Тогда она посмотрела ему в глаза. Уже потом, когда суд закончится, Исмаил решит, что темнота ее глаз заслонила собой всякие воспоминания о тех днях. Ему запомнилось, с какой тщательностью ее черные волосы были собраны в низкий пучок на затылке. Она не говорила с ним подчеркнуто холодно, не выказывала ненависти, но он все равно почувствовал отчужденность.
– Уходи, – прошептала она, хмуро глянув на него.
Исмаил потом так и не понял, что означал ее взгляд – упрек, печаль или боль.
– Уходи, – повторила Миямото Хацуэ и снова отвернулась.

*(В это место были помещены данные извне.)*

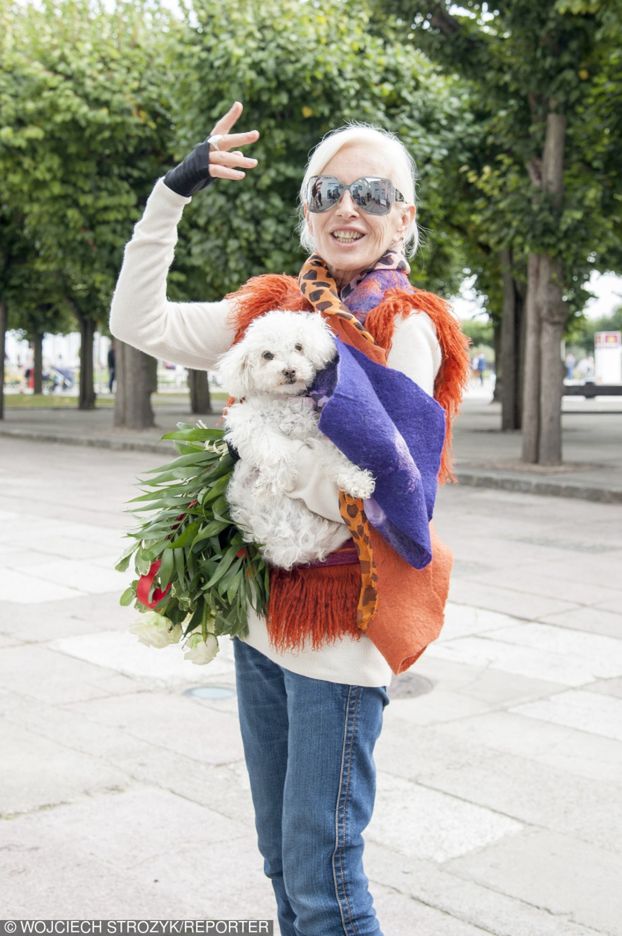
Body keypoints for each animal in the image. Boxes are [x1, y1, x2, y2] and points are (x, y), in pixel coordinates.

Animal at [217, 310, 378, 568]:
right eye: (267, 355)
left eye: (299, 347)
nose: (289, 371)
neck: (285, 403)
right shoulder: (246, 422)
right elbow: (276, 451)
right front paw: (273, 481)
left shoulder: (314, 435)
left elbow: (334, 457)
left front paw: (357, 480)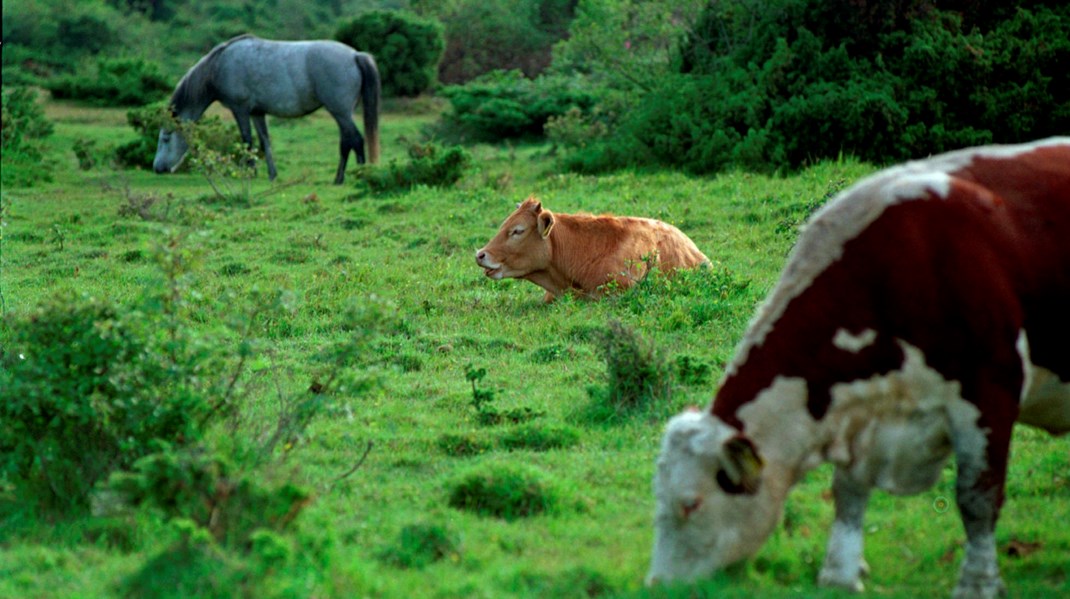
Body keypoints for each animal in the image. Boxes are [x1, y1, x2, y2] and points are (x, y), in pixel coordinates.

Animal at [153, 34, 380, 185]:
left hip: (340, 112)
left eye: (165, 138)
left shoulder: (240, 110)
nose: (157, 168)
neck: (218, 66)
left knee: (355, 140)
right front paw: (272, 174)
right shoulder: (257, 112)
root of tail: (355, 55)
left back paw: (356, 176)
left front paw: (250, 173)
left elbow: (247, 141)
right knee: (347, 141)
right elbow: (264, 142)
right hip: (341, 113)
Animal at [642, 137, 1070, 594]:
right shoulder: (861, 416)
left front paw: (977, 583)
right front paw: (840, 574)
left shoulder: (990, 390)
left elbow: (977, 498)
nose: (658, 584)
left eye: (691, 503)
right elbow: (847, 492)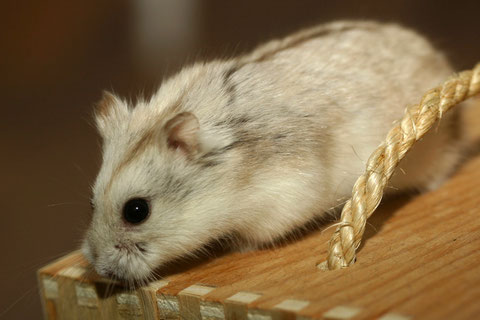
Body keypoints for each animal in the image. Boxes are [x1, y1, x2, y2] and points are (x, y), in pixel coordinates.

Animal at [83, 20, 464, 282]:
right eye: (91, 202)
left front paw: (233, 246)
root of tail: (439, 60)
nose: (100, 271)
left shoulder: (282, 198)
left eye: (136, 211)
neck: (231, 172)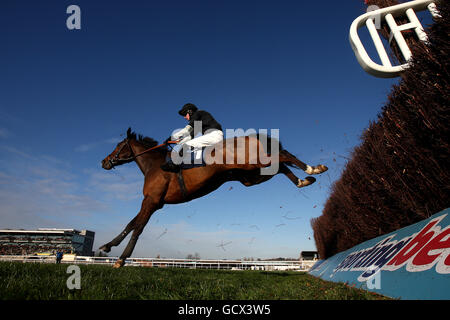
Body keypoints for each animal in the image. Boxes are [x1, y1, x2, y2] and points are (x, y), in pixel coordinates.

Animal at [99, 128, 326, 268]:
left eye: (118, 145)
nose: (104, 162)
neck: (154, 166)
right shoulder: (155, 203)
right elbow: (131, 224)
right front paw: (107, 246)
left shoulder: (152, 200)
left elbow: (138, 227)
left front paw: (121, 259)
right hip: (250, 176)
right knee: (281, 166)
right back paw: (304, 180)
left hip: (255, 164)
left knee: (283, 156)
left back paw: (313, 169)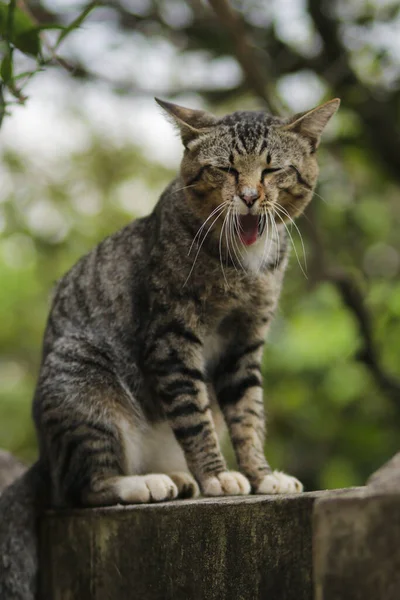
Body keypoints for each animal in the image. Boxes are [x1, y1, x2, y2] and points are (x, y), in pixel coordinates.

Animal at [0, 95, 338, 596]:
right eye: (226, 169)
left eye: (273, 169)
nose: (249, 196)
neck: (243, 265)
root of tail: (43, 456)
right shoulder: (171, 338)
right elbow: (193, 414)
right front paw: (217, 476)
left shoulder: (244, 343)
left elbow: (248, 414)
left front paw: (260, 474)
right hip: (83, 382)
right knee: (81, 487)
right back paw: (140, 484)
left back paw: (178, 479)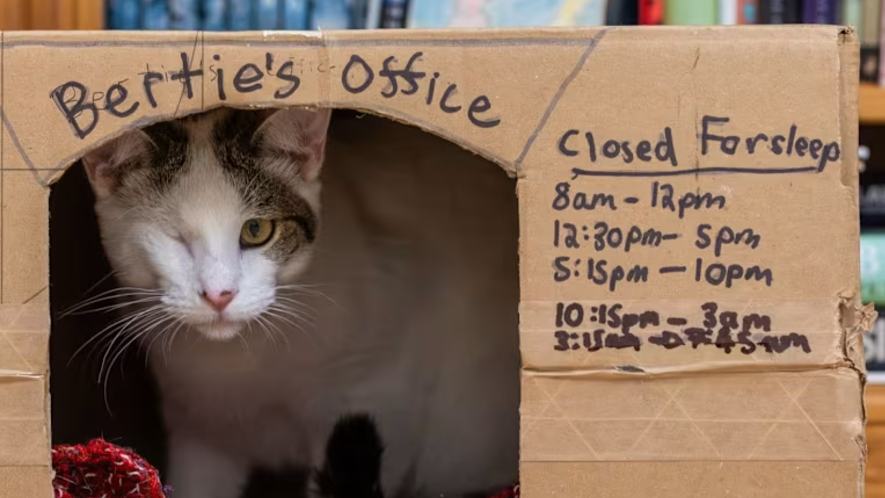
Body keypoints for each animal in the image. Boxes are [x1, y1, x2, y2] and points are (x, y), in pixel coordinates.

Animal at [79, 108, 520, 498]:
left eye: (256, 230)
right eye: (173, 237)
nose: (219, 295)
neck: (237, 365)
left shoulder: (376, 399)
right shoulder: (199, 433)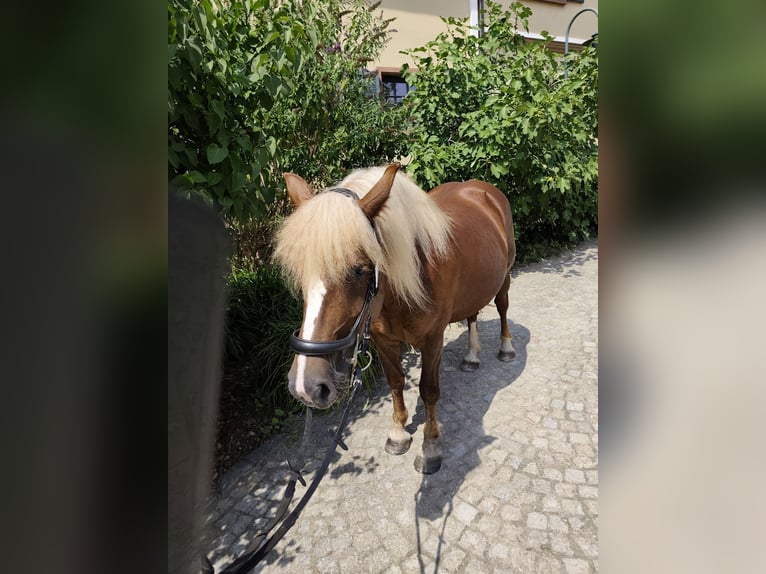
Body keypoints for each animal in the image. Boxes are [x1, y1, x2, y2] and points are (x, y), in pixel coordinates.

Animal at [273, 163, 516, 474]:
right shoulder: (383, 341)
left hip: (505, 276)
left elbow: (428, 390)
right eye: (300, 271)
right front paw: (399, 434)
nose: (306, 386)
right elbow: (396, 382)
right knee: (472, 313)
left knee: (502, 307)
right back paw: (472, 356)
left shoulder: (432, 340)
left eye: (359, 269)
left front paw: (430, 447)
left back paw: (506, 348)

– Зачем ты так? – взмолился Исмаил.
– Уходи.
– Хацуэ, не надо, – просил он ее.
– Уходи.
Теперь, сидя уже в зале суда, с испариной на висках, Исмаил испытывал неловкость оттого, что находится среди репортеров; он решил, что после утреннего перерыва сядет где-нибудь на галерее, где его никто не заметит. Пока же он сидел напротив окна, в которое ветер бросал снег, уже начавший засыпать улицы. Исмаил надеялся, что после сильного снегопада на остров опустится невероятная чистота зимы, такая редкостная и драгоценная, о которой у него с юности остались нежные воспоминания.